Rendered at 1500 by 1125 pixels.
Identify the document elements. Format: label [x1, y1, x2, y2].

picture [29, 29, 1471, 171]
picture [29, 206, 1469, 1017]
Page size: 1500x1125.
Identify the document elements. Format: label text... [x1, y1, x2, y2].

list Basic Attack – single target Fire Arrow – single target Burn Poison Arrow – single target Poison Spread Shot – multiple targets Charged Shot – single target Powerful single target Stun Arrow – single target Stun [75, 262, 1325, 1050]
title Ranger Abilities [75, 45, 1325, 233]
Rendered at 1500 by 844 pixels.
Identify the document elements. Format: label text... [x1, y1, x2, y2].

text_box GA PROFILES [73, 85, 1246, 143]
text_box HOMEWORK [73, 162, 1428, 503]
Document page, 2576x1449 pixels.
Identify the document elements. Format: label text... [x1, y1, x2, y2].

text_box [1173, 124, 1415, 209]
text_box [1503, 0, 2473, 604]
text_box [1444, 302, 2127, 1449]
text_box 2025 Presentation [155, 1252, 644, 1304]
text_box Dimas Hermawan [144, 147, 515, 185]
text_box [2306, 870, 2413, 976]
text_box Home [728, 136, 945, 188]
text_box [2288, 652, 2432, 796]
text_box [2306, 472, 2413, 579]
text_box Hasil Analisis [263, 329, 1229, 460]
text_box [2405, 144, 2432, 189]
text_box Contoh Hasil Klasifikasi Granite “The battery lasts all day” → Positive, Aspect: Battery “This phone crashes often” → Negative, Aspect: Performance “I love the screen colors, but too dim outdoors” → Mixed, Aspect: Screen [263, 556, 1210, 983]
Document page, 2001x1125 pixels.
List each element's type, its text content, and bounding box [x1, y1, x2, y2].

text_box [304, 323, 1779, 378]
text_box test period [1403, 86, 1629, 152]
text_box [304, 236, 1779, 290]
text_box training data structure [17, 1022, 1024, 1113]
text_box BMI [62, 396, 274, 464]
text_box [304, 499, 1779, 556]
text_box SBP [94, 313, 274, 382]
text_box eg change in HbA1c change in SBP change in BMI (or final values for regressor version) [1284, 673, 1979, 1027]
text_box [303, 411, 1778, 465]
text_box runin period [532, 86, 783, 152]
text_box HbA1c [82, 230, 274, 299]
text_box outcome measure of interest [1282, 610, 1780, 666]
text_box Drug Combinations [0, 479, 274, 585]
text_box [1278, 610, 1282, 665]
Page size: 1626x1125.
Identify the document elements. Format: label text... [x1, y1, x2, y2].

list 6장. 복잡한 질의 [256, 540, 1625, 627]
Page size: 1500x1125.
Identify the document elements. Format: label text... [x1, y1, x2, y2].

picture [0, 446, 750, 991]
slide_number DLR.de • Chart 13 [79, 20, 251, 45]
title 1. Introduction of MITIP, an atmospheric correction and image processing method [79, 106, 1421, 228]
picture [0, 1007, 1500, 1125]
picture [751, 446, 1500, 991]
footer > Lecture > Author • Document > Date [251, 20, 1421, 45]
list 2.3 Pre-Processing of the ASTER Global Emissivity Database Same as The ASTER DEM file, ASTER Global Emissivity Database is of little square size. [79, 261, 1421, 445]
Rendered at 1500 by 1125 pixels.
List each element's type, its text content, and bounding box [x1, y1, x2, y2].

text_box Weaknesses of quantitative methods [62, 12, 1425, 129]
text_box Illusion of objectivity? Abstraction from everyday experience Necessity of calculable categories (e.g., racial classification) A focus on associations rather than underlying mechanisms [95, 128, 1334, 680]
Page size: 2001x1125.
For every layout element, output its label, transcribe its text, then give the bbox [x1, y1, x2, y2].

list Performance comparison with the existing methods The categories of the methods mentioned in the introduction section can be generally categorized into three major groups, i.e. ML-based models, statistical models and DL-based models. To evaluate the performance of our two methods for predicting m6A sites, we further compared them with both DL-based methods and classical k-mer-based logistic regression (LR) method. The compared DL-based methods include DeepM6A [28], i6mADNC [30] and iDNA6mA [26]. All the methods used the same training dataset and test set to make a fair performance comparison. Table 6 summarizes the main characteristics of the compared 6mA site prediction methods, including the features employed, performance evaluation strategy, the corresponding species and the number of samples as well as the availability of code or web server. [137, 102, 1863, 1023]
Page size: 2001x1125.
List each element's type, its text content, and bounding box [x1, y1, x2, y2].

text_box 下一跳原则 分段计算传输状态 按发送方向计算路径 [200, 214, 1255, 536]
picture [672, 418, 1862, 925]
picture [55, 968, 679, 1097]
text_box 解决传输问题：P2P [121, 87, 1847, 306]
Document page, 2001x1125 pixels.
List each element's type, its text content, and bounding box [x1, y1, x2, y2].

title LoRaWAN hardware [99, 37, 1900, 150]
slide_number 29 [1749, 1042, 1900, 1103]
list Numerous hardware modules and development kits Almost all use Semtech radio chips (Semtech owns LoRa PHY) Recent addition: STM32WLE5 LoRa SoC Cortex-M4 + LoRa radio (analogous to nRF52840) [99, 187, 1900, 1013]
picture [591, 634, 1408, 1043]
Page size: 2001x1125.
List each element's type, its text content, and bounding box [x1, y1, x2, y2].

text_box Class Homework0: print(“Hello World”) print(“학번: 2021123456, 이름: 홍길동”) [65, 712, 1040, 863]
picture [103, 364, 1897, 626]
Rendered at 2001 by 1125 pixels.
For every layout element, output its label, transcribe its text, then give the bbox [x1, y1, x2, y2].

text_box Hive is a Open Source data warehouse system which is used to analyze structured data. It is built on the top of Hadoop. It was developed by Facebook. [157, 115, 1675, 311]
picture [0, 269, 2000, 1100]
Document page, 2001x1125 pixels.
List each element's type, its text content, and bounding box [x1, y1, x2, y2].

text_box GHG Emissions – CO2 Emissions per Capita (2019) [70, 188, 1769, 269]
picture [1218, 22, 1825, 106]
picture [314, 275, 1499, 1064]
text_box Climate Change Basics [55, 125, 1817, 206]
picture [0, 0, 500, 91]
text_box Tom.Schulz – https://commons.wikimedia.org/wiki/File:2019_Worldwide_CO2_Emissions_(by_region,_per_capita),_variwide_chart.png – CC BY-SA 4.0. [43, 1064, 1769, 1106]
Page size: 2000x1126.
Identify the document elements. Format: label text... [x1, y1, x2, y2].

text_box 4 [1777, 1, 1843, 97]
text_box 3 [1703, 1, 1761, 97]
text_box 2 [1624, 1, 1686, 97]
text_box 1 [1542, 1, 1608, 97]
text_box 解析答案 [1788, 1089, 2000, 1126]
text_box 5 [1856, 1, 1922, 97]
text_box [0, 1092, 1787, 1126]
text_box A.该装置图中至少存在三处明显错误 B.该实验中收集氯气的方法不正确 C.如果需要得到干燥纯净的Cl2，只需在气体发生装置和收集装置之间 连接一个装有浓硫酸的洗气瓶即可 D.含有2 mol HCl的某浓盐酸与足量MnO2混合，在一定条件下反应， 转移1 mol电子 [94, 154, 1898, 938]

** Activity **
Search the material for the string "Rendered" and return each line that has it.

** Response box **
Rendered at 1500 by 1125 pixels.
Rendered at 1500 by 844 pixels.
Rendered at 1500 by 1125 pixels.
Rendered at 2001 by 1125 pixels.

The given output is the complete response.